Impasse: Frequently Asked Questions
What is impasse, and what happens during that process?
State law contains a mandatory impasse resolution process when both sides cannot reach an agreement in negotiations. Under the law, either one or both of the parties may ask the state to intervene. The FCEA has indicated that it will ask the Public Employment Relations Board (PERB) to issue a formal declaration of impasse. If the PERB certifies that we are at impasse, it will assign a neutral state mediator from a list approved by the parties. The mediator then facilitates talks between the two sides.
Are the District and FCEA currently at impasse?
During bargaining on May 19, FCEA it will be filing for impasse with the the state agency that oversees public agency negotiations, the Public Employment Relations Board (PERB), requesting that it assign a neutral mediator.

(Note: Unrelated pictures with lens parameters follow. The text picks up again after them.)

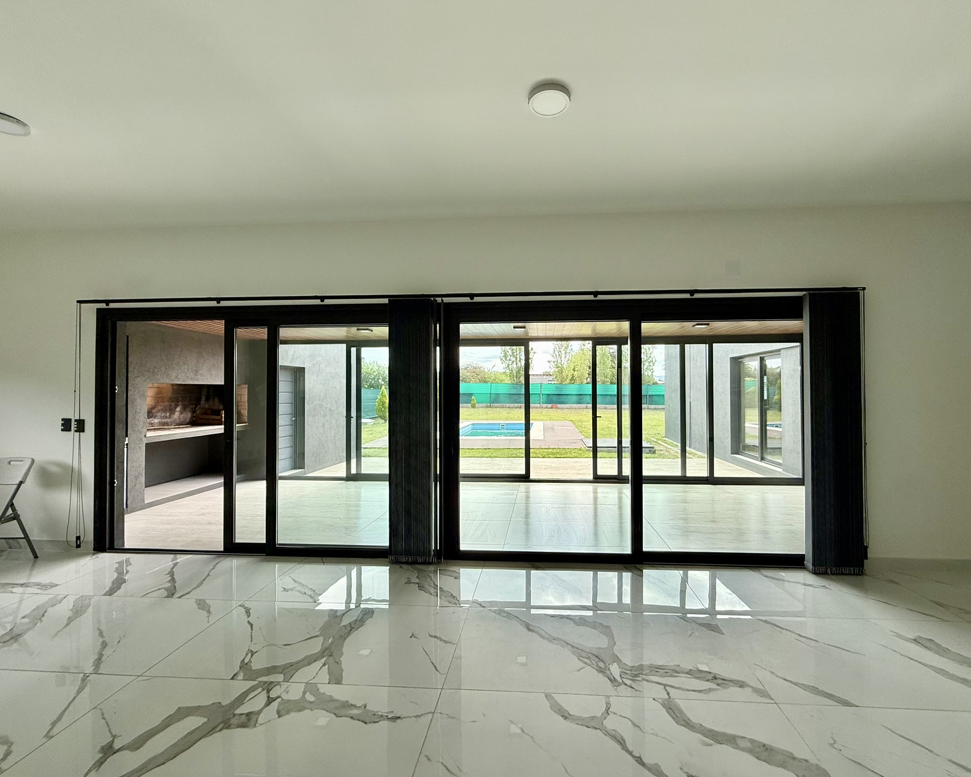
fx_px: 431
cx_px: 521
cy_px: 384
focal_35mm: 15
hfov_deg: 96.6
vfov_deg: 84.0
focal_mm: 2.22
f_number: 2.2
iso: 50
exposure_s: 1/240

When both sides cannot reach an agreement in negotiations, state law contains a mandatory impasse resolution process. Under the law, either one or both of the parties may ask the state to intervene.
How does mediation work, and how long will it take?
While the process can vary, in many cases, the mediator might meet with the entire group or separately with the two parties to discuss ideas. The role of the mediator is to help identify where the parties might be willing to compromise. The mediator also can offer suggestions for a settlement. Mediation can last weeks and sometimes months. Talks occur in closed sessions that are not open to the public or employees.
What happens if an agreement is not reached in mediation?
The mediator may certify the parties to fact finding. In fact finding, an impartial three-person fact-finding panel will review both sides’ arguments and proposals and issue a set of non-binding settlement recommendations. The District and the union each appoint one member to the fact-finding panel. They also agree on a third neutral, fact finding member.
What is the job of the fact-finding panel?
The panel schedules private hearings where both sides present their last, best offers. Within 30 days the members are required to issue a report that contains findings of fact and non-binding recommendations.
Before the report is made public, the parties can meet one more time to attempt to reach a tentative agreement. If they do not, then the executive board of the union and the District’s Board of Education vote to accept or reject the fact finder’s report.
Is the fact-finding panel’s recommendation final?
No. The panel’s report is advisory only.
If there is still no agreement, can there be a teacher strike?
Under state law, a strike cannot occur until all steps in the impasse process have been exhausted, so any possible strike would likely be months away. The District is confident we can resolve our differences and reach agreement with FCEA.
Can the District impose its last, best, and final offer if fact finding isn’t successful?
The last, best and final offer is the only unilateral action that the District can impose if a negotiated agreement cannot be reached. In that case, the District would implement the new salary schedule and benefit package. However, the District remains hopeful that a negotiated settlement can soon be reached.